Pour le développement durable, on calcule l’empreinte écologique comme la surface équivalente en hectares par habitant pour satisfaire notre niveau de confort (en.wikipedia.org/wiki/Ecological_footprint).
Sur un plan plus modeste, il peut être intéressant de mesurer la consommation de ressources qu’entraînent nos systèmes d’exploitation moderne.
Toujours présentes, ces activités sont l’ossature nécessaire, mais représentent un coût intrinsèque.
Trois paramètres nous donnent une idée des ressources utilisées par défaut :

  • l’espace disque,
  • la mémoire,
  • la puissance de calcul.

Un environnement de test

Pour permettre une comparaison objective, les mesures se déroulent dans une boîte noire standardisée :

  • 20 Go de disque SCSI,
  • 2 Go de mémoire vive,
  • 2 GHz de puissance CPU monoprocesseur.

Cette boîte noire est similaire à l’unité de mesure de virtualisation utilisée par le DIT, myvm.epfl.ch :

  • 36 Go de disque SAN.
  • 2 Go de mémoire vive,
  • 1.3 GHz de puissance CPU monoprocesseur.

L’utilisation d’un serveur VMware ESX autorise une observation fine du comportement de cette boîte noire sans l’influencer, y compris dans la phase d’installation.
Les problèmes de licence ne nous permettent pas d’intégrer un environnement Mac OS X dans ce dispositif de mesure. De ce fait, il a été ignoré dans cette comparaison malgré un intérêt indéniable pour cette plate-forme.
Six candidats ont été retenus pour ce test :

  • Windows XP SP3, le mort-vivant,
  • Windows Vista SP1, le fils putatif,
  • Windows Serveur 2008 console, la rédemption,
  • Windows 7, le fils prodigue,
  • Ubuntu 8.10, une alternative viable,
  • et Ubuntu serveur 8.0.4 LTS, l’économe.

Pour chacun, 2 étapes dans la construction de l’édifice ont été mesurées :

  • brut de décoffrage (démarrage depuis le CD sans mise à jour),
  • chape coulée (avec les mises à jour et l’antivirus).

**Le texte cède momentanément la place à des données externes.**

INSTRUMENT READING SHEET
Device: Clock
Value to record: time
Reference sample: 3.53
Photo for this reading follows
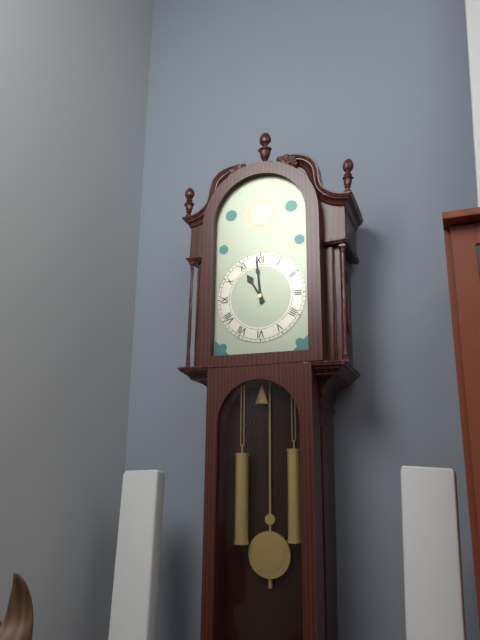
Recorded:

Ubuntu intègre déjà de nombreux outils comme une suite de bureautique et des outils de communication. C’est le seul de ce test qui peut être considéré clé en main (le Macintosh se rapproche de cette philosophie).

Les résultats

Aujourd’hui, la virtualisation des espaces de travail devient une alternative, en particulier pour gérer la complexité des configurations en assurant un niveau élevé de sécurité. En appliquant ces résultats, il est rationnel d’utiliser l’environnement professionnel le plus économique, Windows XP (Vista est disqualifié d’office par sa consommation vertigineuse de ressources).
Dans le cadre d’une vision globale, on comprend mieux l’importance du choix de l’OS, c’est bien l’ensemble des coûts qui doit être pris en compte et pas uniquement la disponibilité d’un produit. En gestion parcimonieuse, nous devrions éviter de passer dans des culs-de-sac dévorants comme Windows Vista. Conscient de ces problématiques, Microsoft n’a pas hésité à remettre en cause sa propre pratique pour nous proposer des versions plus économes avec Windows 7 et Windows 2008 core.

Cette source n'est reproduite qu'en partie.